__Exercise brief__:
Arrange the lines of the items below as a Markdown table with two columns, "Row" and "Line", numbering each row. Skip blank lines, and leave the pictures out of the answer.

——

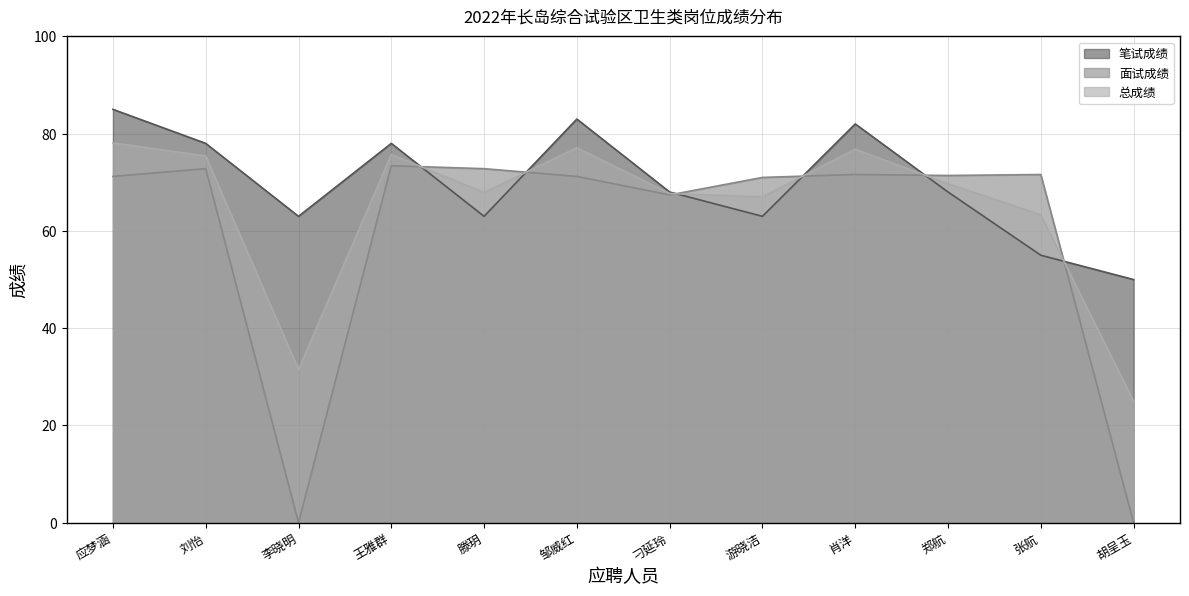

Which has a higher value, 肖洋 or 李晓明?

肖洋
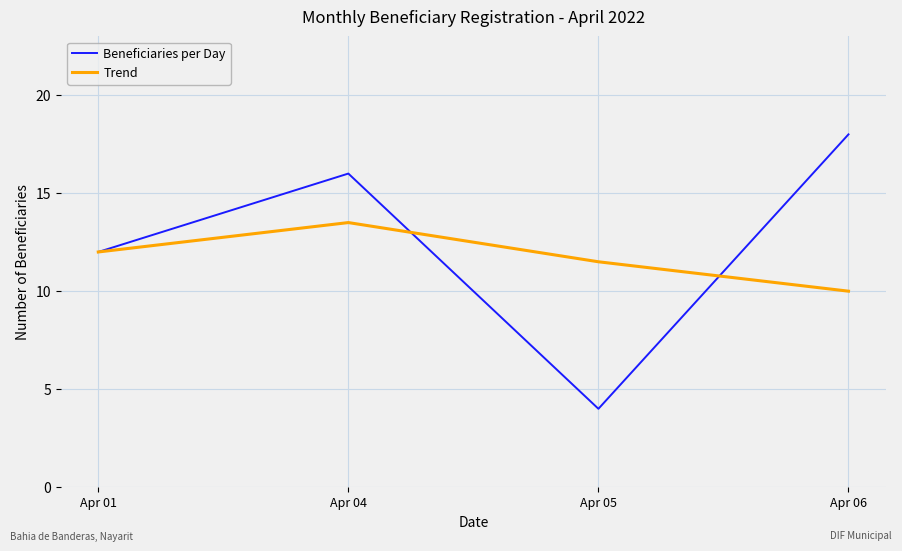

What is the total value across all series at Apr 06?

28.0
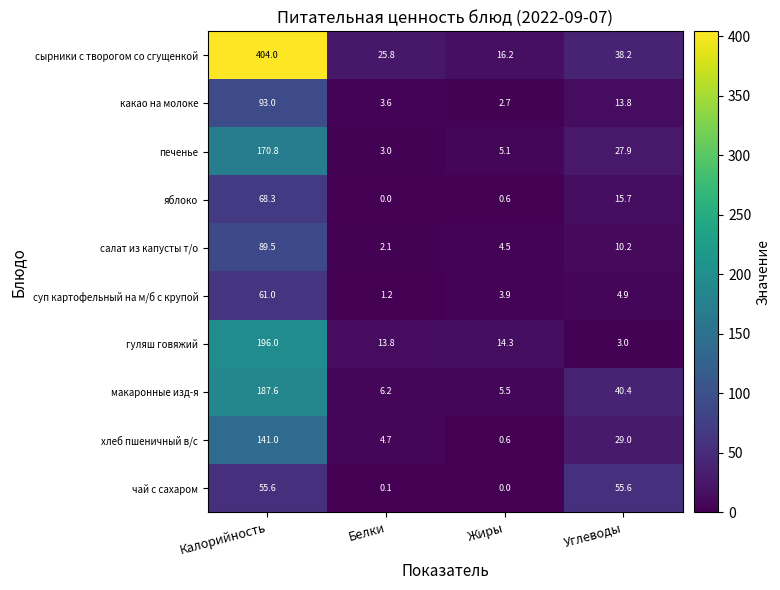

Which series has the largest total across all categories?

сырники с творогом со сгущенкой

——

__Solution for this exercise__:
| Row | Line |
|---|---|
| 1 | Which has a higher value, 肖洋 or 李晓明? |
| 2 | 肖洋 |
| 3 | What is the total value across all series at Apr 06? |
| 4 | 28.0 |
| 5 | Which series has the largest total across all categories? |
| 6 | сырники с творогом со сгущенкой |